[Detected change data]
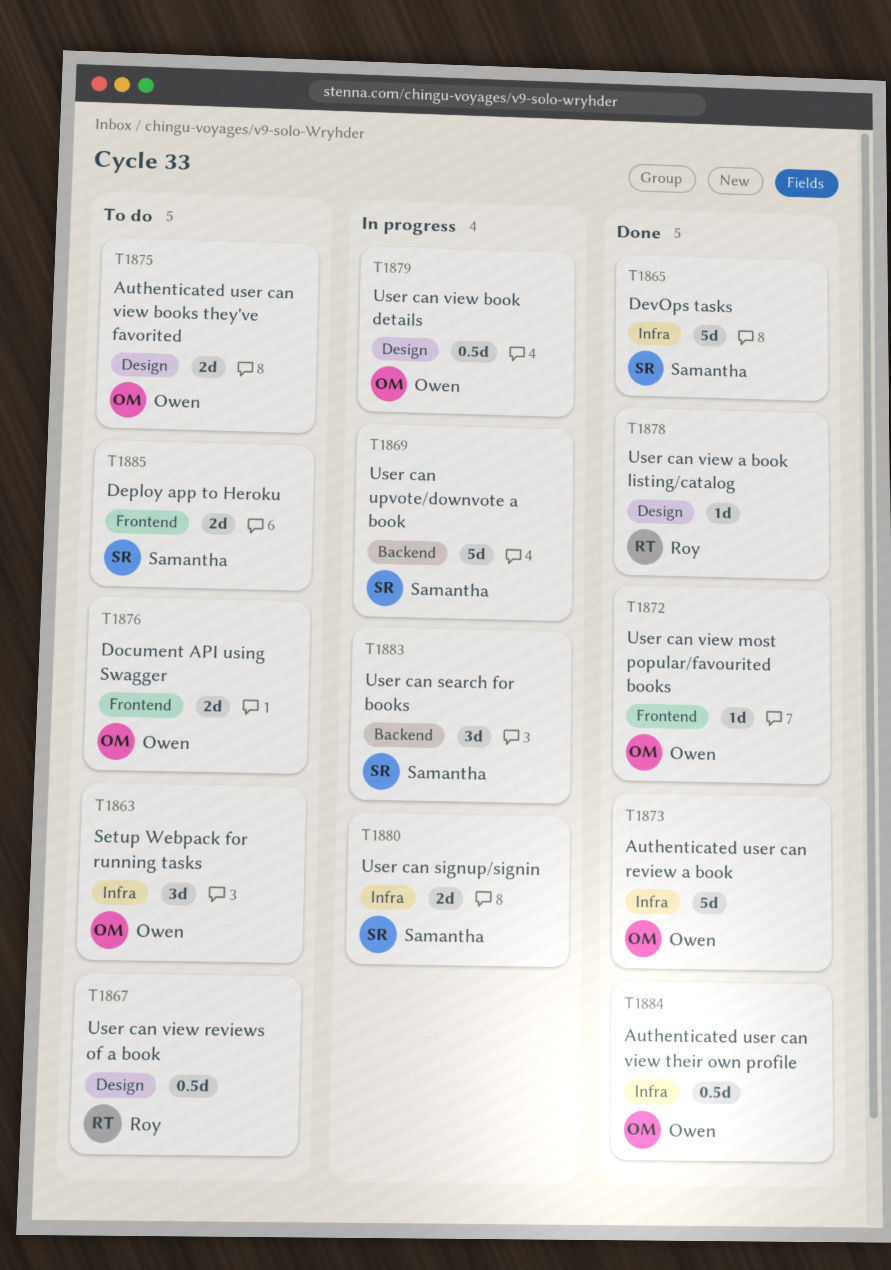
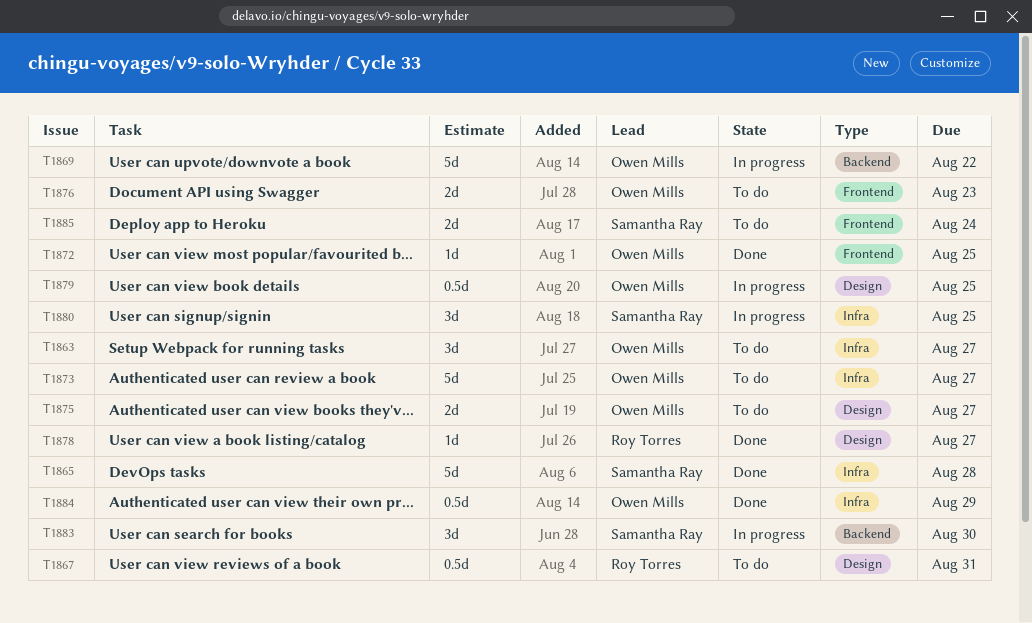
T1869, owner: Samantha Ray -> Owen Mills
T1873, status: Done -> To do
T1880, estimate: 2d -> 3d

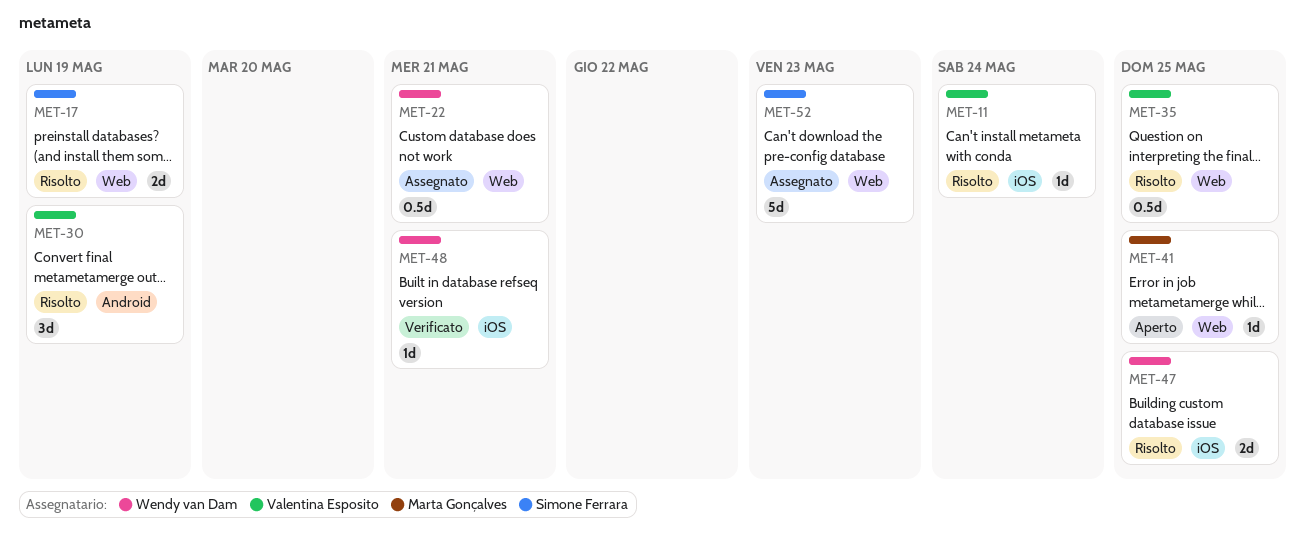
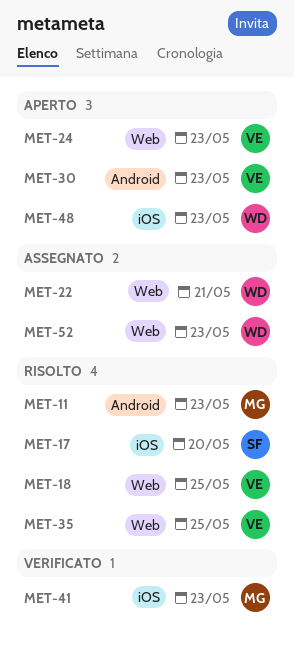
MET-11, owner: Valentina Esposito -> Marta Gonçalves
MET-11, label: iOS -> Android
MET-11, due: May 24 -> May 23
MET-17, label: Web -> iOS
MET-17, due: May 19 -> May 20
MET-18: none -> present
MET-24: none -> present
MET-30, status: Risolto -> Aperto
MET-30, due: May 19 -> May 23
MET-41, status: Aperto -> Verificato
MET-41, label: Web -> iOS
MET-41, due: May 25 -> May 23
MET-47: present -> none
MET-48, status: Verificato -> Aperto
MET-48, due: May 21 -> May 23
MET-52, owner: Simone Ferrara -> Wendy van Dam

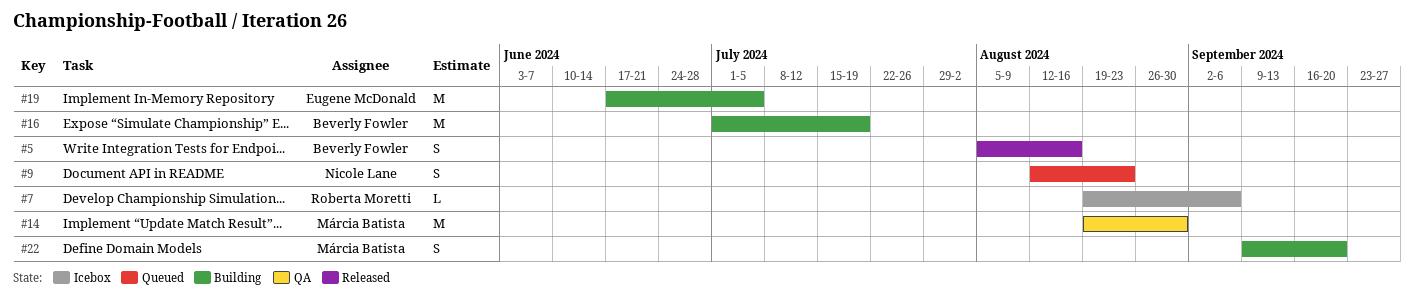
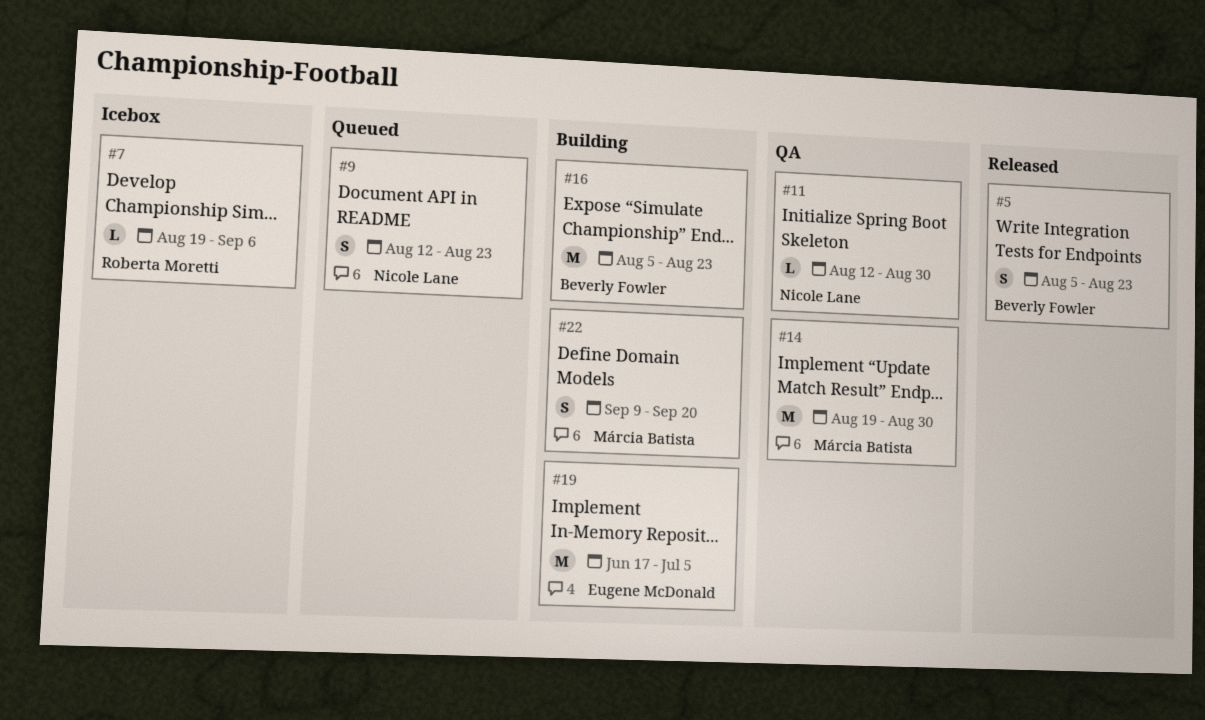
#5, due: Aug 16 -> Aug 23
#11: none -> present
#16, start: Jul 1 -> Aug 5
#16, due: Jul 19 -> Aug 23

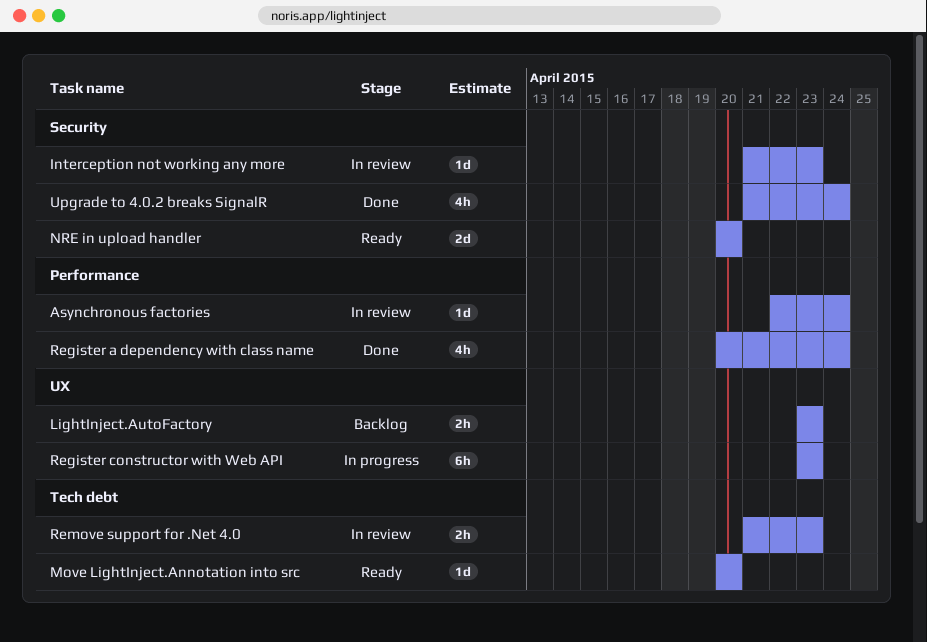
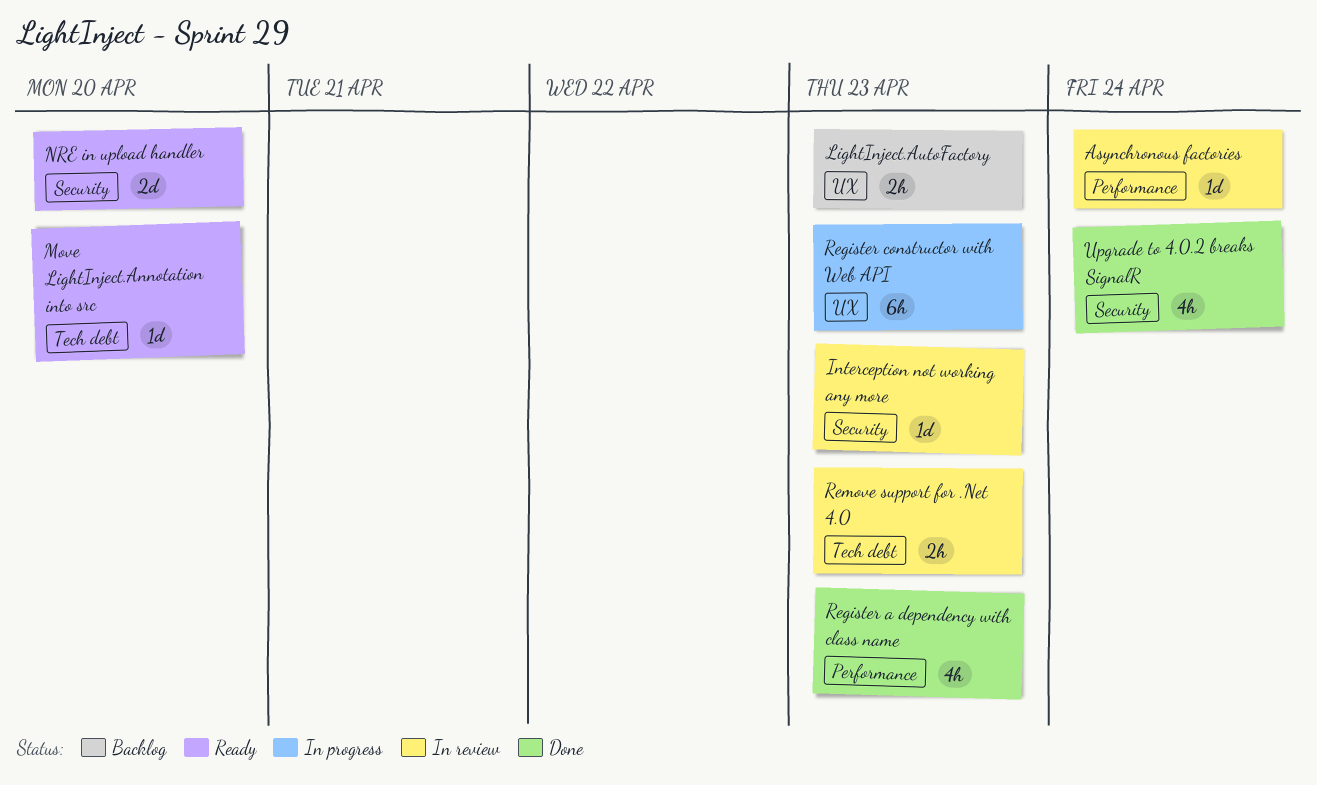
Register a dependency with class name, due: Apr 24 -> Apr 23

WHAT TO DO>
Exact repetition of each line above is expected; images are to be omitted.

TASK RESPONSE>
T1869, owner: Samantha Ray -> Owen Mills
T1873, status: Done -> To do
T1880, estimate: 2d -> 3d

MET-11, owner: Valentina Esposito -> Marta Gonçalves
MET-11, label: iOS -> Android
MET-11, due: May 24 -> May 23
MET-17, label: Web -> iOS
MET-17, due: May 19 -> May 20
MET-18: none -> present
MET-24: none -> present
MET-30, status: Risolto -> Aperto
MET-30, due: May 19 -> May 23
MET-41, status: Aperto -> Verificato
MET-41, label: Web -> iOS
MET-41, due: May 25 -> May 23
MET-47: present -> none
MET-48, status: Verificato -> Aperto
MET-48, due: May 21 -> May 23
MET-52, owner: Simone Ferrara -> Wendy van Dam

#5, due: Aug 16 -> Aug 23
#11: none -> present
#16, start: Jul 1 -> Aug 5
#16, due: Jul 19 -> Aug 23

Register a dependency with class name, due: Apr 24 -> Apr 23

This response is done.